‘Later he proved of great use. He could handle the boat. After we rowed away from the ship, we learned that he was in the boat and asked him if we hurt him when we walked over him. He said, “No, still living.” The boat had but one sailor in it and this man came in very useful in helping us work the boat. He did good work … Two men floated by us. Both of them had life preservers. One of them drooped low in the water.
He did not call. The other called to us: “Take me on.” It was almost an impossibility to do anything. Our boat barely floated. “Goodbye,” the man in the water called. Then his head went down a little later. He disappeared out of sight. That was the case with many others. It was [a] terrible sight to witness. It cannot be forgotten. The sight of men in the sea was awful.’
From the lifeboat, Nora saw the Titanic go down. ‘The ship seemed to go down forward and raise to an awful height, all at once. There was a roar and a deafening sound. The cries and moans of those passengers and crew in the water were awful. Very soon there was nothing seen or heard. The ship went down about 100 yards from where our boat was. Bodies drifted past us. Pieces of the wreck were around.
‘And that band played, I don’t know how the men did it, while we were getting on the boats. It played when we drifted away. Men jumped into the sea but the band played.
Some of them must have stood in water that was then over that part of the deck while they played, for we were on nearly the same level with the deck then.
‘They played Nearer My God to Thee till the ship rose and they went out of sight. They must have been playing when it went down,’ said Nora. Nora and the 704 other survivors were picked up by the Carpathia about daybreak. And it was The Patriot which told her brothers in Harrisburg that she was safe, having previously reported their anxiety about her. At 9.15 a.m. on 18 April, the Carpathia docked in New York where Nora was met by her brothers, Dennis, William, Patrick and John Keane.

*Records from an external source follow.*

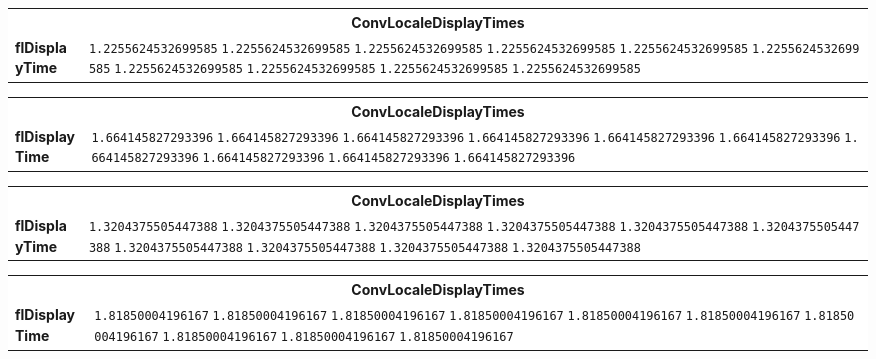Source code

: 
<table><tr><th colspan="100%">ConvLocaleDisplayTimes</th></tr><tr><td><b>flDisplayTime</b></td><td><code>1.2255624532699585</code>
<code>1.2255624532699585</code>
<code>1.2255624532699585</code>
<code>1.2255624532699585</code>
<code>1.2255624532699585</code>
<code>1.2255624532699585</code>
<code>1.2255624532699585</code>
<code>1.2255624532699585</code>
<code>1.2255624532699585</code>
<code>1.2255624532699585</code>
</td></tr></table>


<table><tr><th colspan="100%">ConvLocaleDisplayTimes</th></tr><tr><td><b>flDisplayTime</b></td><td><code>1.664145827293396</code>
<code>1.664145827293396</code>
<code>1.664145827293396</code>
<code>1.664145827293396</code>
<code>1.664145827293396</code>
<code>1.664145827293396</code>
<code>1.664145827293396</code>
<code>1.664145827293396</code>
<code>1.664145827293396</code>
<code>1.664145827293396</code>
</td></tr></table>


<table><tr><th colspan="100%">ConvLocaleDisplayTimes</th></tr><tr><td><b>flDisplayTime</b></td><td><code>1.3204375505447388</code>
<code>1.3204375505447388</code>
<code>1.3204375505447388</code>
<code>1.3204375505447388</code>
<code>1.3204375505447388</code>
<code>1.3204375505447388</code>
<code>1.3204375505447388</code>
<code>1.3204375505447388</code>
<code>1.3204375505447388</code>
<code>1.3204375505447388</code>
</td></tr></table>


<table><tr><th colspan="100%">ConvLocaleDisplayTimes</th></tr><tr><td><b>flDisplayTime</b></td><td><code>1.81850004196167</code>
<code>1.81850004196167</code>
<code>1.81850004196167</code>
<code>1.81850004196167</code>
<code>1.81850004196167</code>
<code>1.81850004196167</code>
<code>1.81850004196167</code>
<code>1.81850004196167</code>
<code>1.81850004196167</code>
<code>1.81850004196167</code>
</td></tr></table>
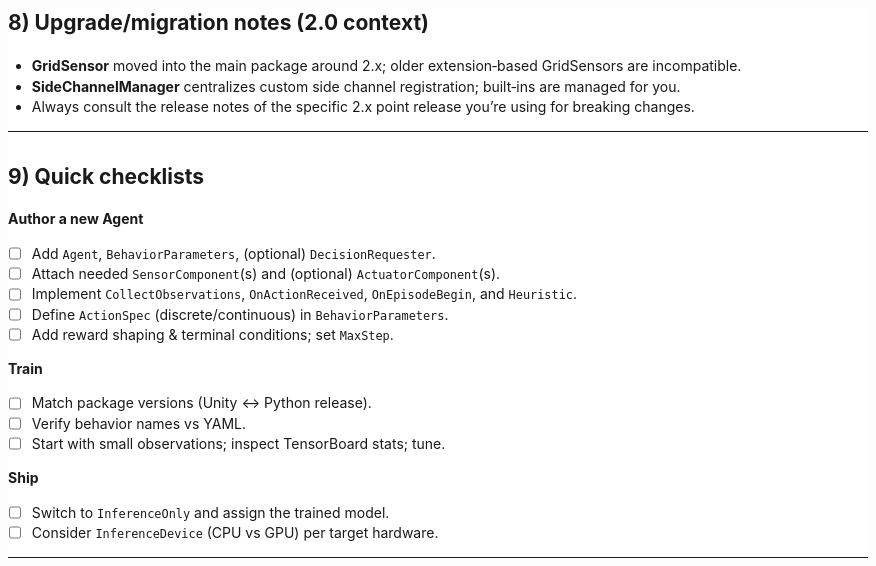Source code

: 
## 8) Upgrade/migration notes (2.0 context)

* **GridSensor** moved into the main package around 2.x; older extension‑based GridSensors are incompatible.
* **SideChannelManager** centralizes custom side channel registration; built‑ins are managed for you.
* Always consult the release notes of the specific 2.x point release you’re using for breaking changes.

---

## 9) Quick checklists

**Author a new Agent**

* [ ] Add `Agent`, `BehaviorParameters`, (optional) `DecisionRequester`.
* [ ] Attach needed `SensorComponent`(s) and (optional) `ActuatorComponent`(s).
* [ ] Implement `CollectObservations`, `OnActionReceived`, `OnEpisodeBegin`, and `Heuristic`.
* [ ] Define `ActionSpec` (discrete/continuous) in `BehaviorParameters`.
* [ ] Add reward shaping & terminal conditions; set `MaxStep`.

**Train**

* [ ] Match package versions (Unity ↔ Python release).
* [ ] Verify behavior names vs YAML.
* [ ] Start with small observations; inspect TensorBoard stats; tune.

**Ship**

* [ ] Switch to `InferenceOnly` and assign the trained model.
* [ ] Consider `InferenceDevice` (CPU vs GPU) per target hardware.

---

Nora then returned to Harrisburg where she had made her home with another brother, Michael, who had a hotel there.
(The Patriot, 20 April 1912)
The same newspaper the day before quoted Nora, in an account dictated to her brother Dennis, as saying that ‘some shots were fired on the ship. People said men had been shot. I don’t know who they were … it is so awful I cannot think of all that happened.’
Nora, who discreetly carved eleven years off her age when signing aboard the Titanic, had been born in 1866 to John Keane (1819–1885) and his wife Nora Fee (d. 1916) of Gardenhill, Castleconnell, Limerick. Nora later bought and managed a pub in Harrisburg, using money she received from an inheritance. The American Red Cross assisted her to the tune of $100.
Nora told her family back in Ireland little about the disaster. She said the other women in her cabin were woken up by stewards and told to leave the ship immediately. She was in the lifeboat all night, dressed only in her nightgown – sans corset of course – and strictly enjoined her nephews and nieces in later life: ‘When they tell you to get off the boat, do what they say!’
She eventually returned to Ireland and died on 20 December 1944, at the County Infirmary in Limerick, aged 78. The cause of death was complications from a broken leg.